Ghanaian Export of Manganese Ore

Ghana is a major producer of manganese carbonate ore, an essential element needed for processing stainless steel. Mining began in 1916, controlled by the American- owned African Manganese Company, and this continued until 1975, when production was taken over by the government owned National Manganese Corporation. The period of highest production was in the mid 1970's, with production peaking at 638,000 tonnes between 1974 and 1975, but production then declined, due largely to significant inflation in Ghana.


In 1983, new legislation was introduced which eased legal restrictions, and brought in industry regulation, with a push to attract foreign investment into mining. The manganese operation was overhauled, with developments made to the mine infrastructure, and overseas investors (deemed as 'private') brought in to invest $85m in the industry. This resulted in an increase in production, rising to 247,000 tonnes in 1990.

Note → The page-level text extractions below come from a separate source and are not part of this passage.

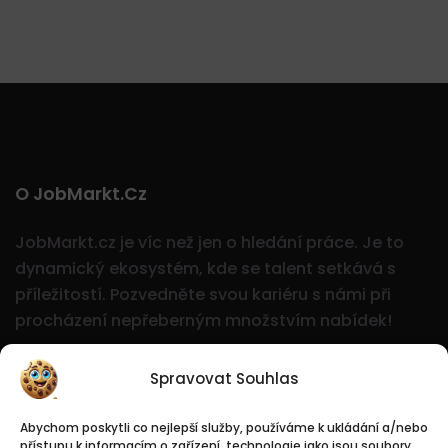
O JobMarkt.cz
JobMarkt.cz je víc než jen o hledání práce. Je to
dynamický ekosystém, kde se talent setkává s
příležitostí.
Pozvedněte svou kariéru s námi při
procházení nepřeberným množstvím nabídek!
Spravovat Souhlas
Abychom poskytli co nejlepší služby, používáme k ukládání a/nebo
přístupu k informacím o zařízení, technologie jako jsou soubory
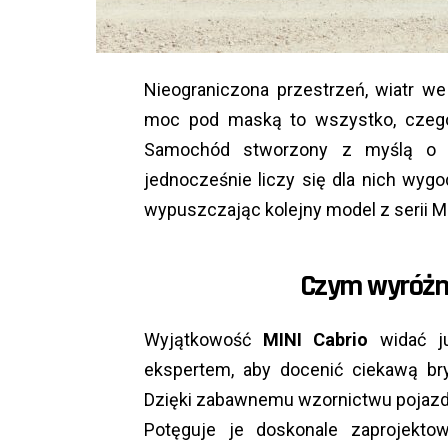
Nieograniczona przestrzeń, wiatr we
moc pod maską to wszystko, czego
Samochód stworzony z myślą o o
jednocześnie liczy się dla nich wy
wypuszczając kolejny model z serii M
Czym wyróżni
Wyjątkowość
MINI Cabrio
widać ju
ekspertem, aby docenić ciekawą bry
Dzięki zabawnemu wzornictwu pojazd 
Potęguje je doskonale zaprojekto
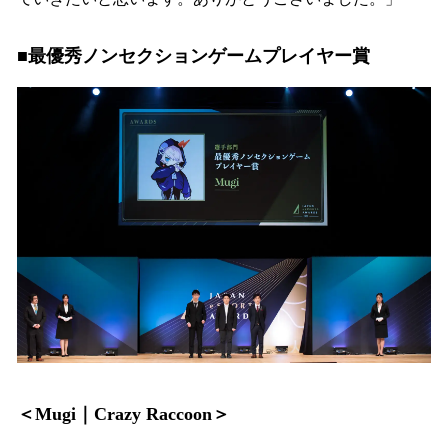
■最優秀ノンセクションゲームプレイヤー賞
＜Mugi｜Crazy Raccoon＞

What is the current position?

There is one operational manganese ore mine in Ghana, Nsuta-Tarkwa, which is located at Tarkwa Banso in the Western Region, utilising an opencast, strip-mining method. In 2006 the mine produced 1.6m tonnes, of which 52% was exported to Ukraine, 37% to China, and the remainder to Norway. The Ukrainian Privat Group has now possesses managerial rights to the Ghana Manganese Corporation (GMC), viewed by some as a move to ensure stability of supply an intention to revise existing contracts has been announced.

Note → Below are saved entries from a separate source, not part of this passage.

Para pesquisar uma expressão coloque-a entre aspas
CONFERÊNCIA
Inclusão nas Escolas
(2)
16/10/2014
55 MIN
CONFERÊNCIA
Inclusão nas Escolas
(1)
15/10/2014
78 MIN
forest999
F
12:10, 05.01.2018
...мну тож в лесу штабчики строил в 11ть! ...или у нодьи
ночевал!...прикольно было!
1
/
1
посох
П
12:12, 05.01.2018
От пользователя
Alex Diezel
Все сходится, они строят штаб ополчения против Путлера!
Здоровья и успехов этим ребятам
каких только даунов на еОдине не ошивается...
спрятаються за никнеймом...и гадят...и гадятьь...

The Ghanaian government has continued trying to attract foreign investment, with measure such as tax breaks, off-shore banking etc, but concern has recently been expressed at a government plan to levy a windfall tax.

What is the environmental impact?

Manganese is toxic, and known to cause 'manganism'. This irreversible neurological condition produces symptoms similar to Parkinson's disease, in which patients exhibit impaired responses, mood swings, irritability, and repetitive behaviours similar to OCD. The effectiveness of medical treatment decreases after three years, and prolonged exposure increases the severity of symptoms.

Manganese causes poisoning via the air if there is an ambient concentration of over 5mg, which is a particular risk due to the open-cast method. Manganese can also be water-borne, and poisoning can occur if wells and boreholes become contaminated, with children being especially vulnerable.

What about the future?

The Ghanaian industry remains buoyant about future prospects, despite some reservations about the surrounding infrastructure e.g. unreliability of the rail transport, frequent disruptions to the power supply etc. It has stated a predicted 26m tonnes is available and expects production to continue until 2027. However, some feel that the industry is heavily reliant on external support and expertise, especially as there is something of a 'brain drain' with many Ghanaians moving abroad once qualified.

It is also uncertain how changes to the global economy will affect export, with amendments to Ukrainian contracts and the projected slowdown in Chinese economic growth.

Environmental issues are also of significant concern. In October 2012 the Ghanaian Environmental Protection Agency (EPA), which is responsible for monitoring the impact of mining activity, held a public hearing in Tarkwa-Banso, where it reported on a draft impact report. In 2010 the GMC had begun explorations in the 'North C Pit' at Nsuta-Tarkwa without permission, with a view to re-mining in that area. Concerns had been raised about the proximity of the local village to the mine; new regulations state that residents living within 500m should be relocated (understandable, given the danger of manganese contamination), and discussions are ongoing about whether only those residents within 500m should be relocated, which would fragment the local community, or whether the whole village should be moved.